RC_PARALLEL_STARTUP="no"

# Set RC_INTERACTIVE to "yes" and you'll be able to press the I key during

# boot so you can choose to start specific services. Set to "no" to disable

# this feature.

RC_INTERACTIVE="yes"

# Do we allow services to be hotplugged? If not, set to RC_HOTPLUG="no"

# NOTE: This does not affect anything hotplug/udev related, just the

# starting/stopping of the init.d service triggered by hotplug.

RC_HOTPLUG="yes"

# Dynamic /dev managers can trigger coldplug events which cause services to

# start before we are ready for them. If this happens, we can defer these

# services to start in the boot runlevel. Set RC_COLDPLUG="no" if you don't

# want this.

# NOTE: This also affects module coldplugging in udev-096 and higher

# If you want module coldplugging but not coldplugging of services then you

# can set RC_COLDPLUG="yes" and RC_PLUG_SERVICES="!*"

RC_COLDPLUG="yes"

# Some people want a finer grain over hotplug/coldplug. RC_PLUG_SERVICES is a

# list of services that are matched in order, either allowing or not. By

# default we allow services through as RC_COLDPLUG/RC_HOTPLUG has to be yes

# anyway.

# Example - RC_PLUG_SERVICES="net.wlan !net.*"

# This allows net.wlan and any service not matching net.* to be plugged.

RC_PLUG_SERVICES=""

# RC_NET_STRICT_CHECKING allows some flexibility with the 'net' service.

# The following values are allowed:

#  none  - The 'net' service is always considered up.

#  no    - This basically means that at least one net.* service besides net.lo

#          must be up.  This can be used by notebook users that have a wifi and

#          a static nic, and only wants one up at any given time to have the

#          'net' service seen as up.

#  lo    - This is the same as the 'no' option, but net.lo is also counted.

#          This should be useful to people that do not care about any specific

#          interface being up at boot.

#  yes   - For this ALL network interfaces MUST be up for the 'net' service to

#          be considered up.

RC_NET_STRICT_CHECKING="no"

# RC_DOWN_INTERFACE allows you to specify if RC will bring the interface

# completely down when it stops.
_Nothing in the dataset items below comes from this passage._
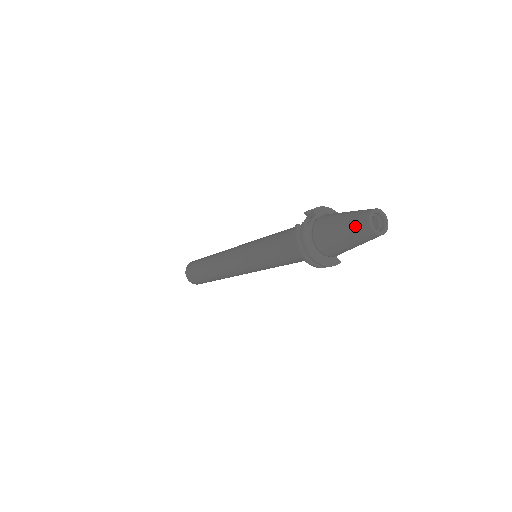
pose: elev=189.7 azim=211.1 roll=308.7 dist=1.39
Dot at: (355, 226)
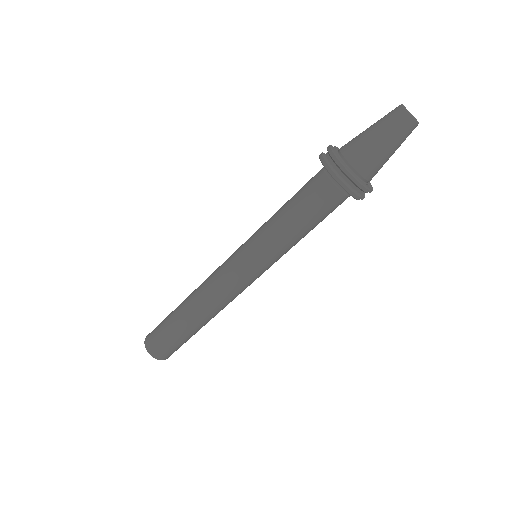
Dot at: (388, 117)
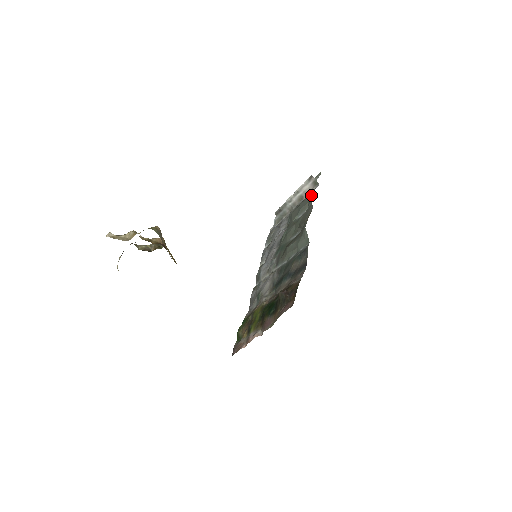
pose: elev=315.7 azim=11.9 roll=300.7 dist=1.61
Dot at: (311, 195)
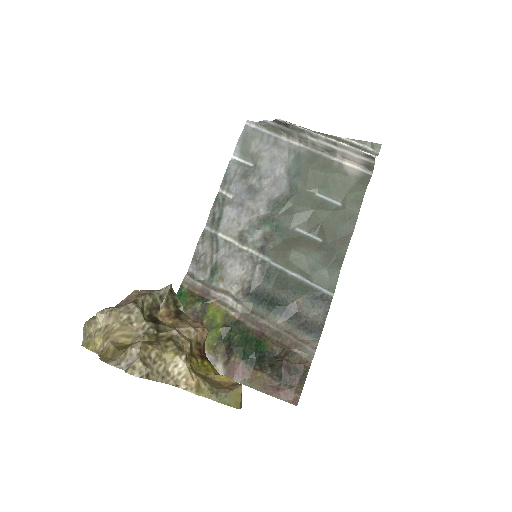
Dot at: (361, 197)
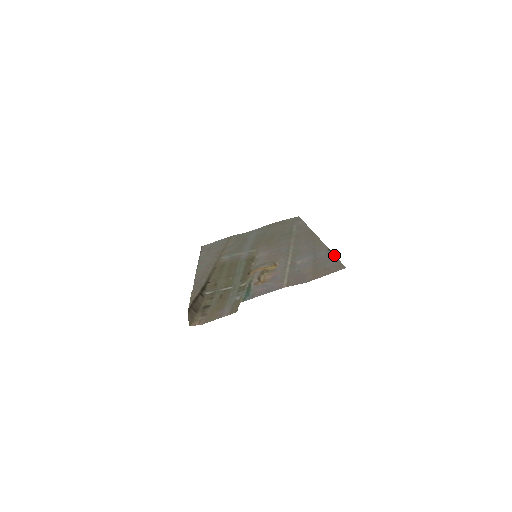
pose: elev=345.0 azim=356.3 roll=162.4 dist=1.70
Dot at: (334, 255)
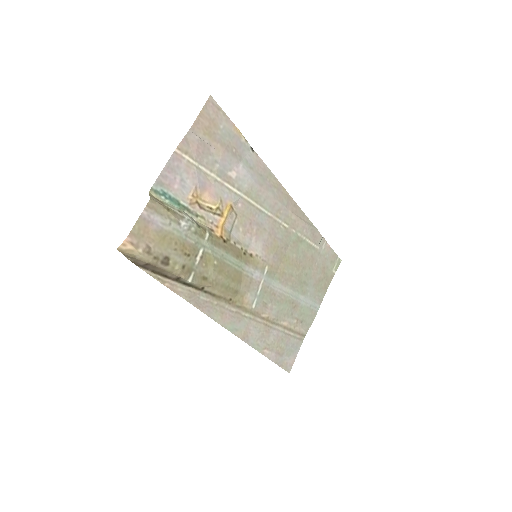
Dot at: (241, 135)
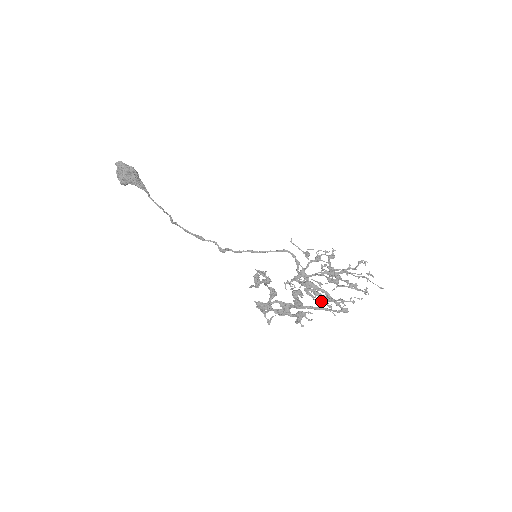
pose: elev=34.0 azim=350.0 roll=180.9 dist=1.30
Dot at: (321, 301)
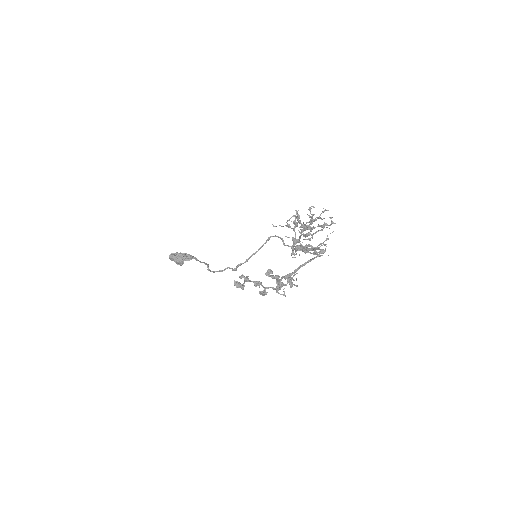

The default is yes, but there are some

# instances where you may not want this to happen such as using Wake On LAN.

RC_DOWN_INTERFACE="yes"

# RC_VOLUME_ORDER allows you to specify, or even remove the volume setup

# for various volume managers (MD, EVMS2, LVM, DM, etc).  Note that they are

# stopped in reverse order.

RC_VOLUME_ORDER="raid evms lvm dm"

# RC_VERBOSE will make init scripts more verbose. Only networking scripts

# really use this at this time, and this is useful for trouble shooting

# any issues you may have.

# This is also used to re-enable init script output for init scripts

# started or stopped from the command line.

RC_VERBOSE="no"

# RC_BOOTLOG will generate a log of the boot messages shown on the console.  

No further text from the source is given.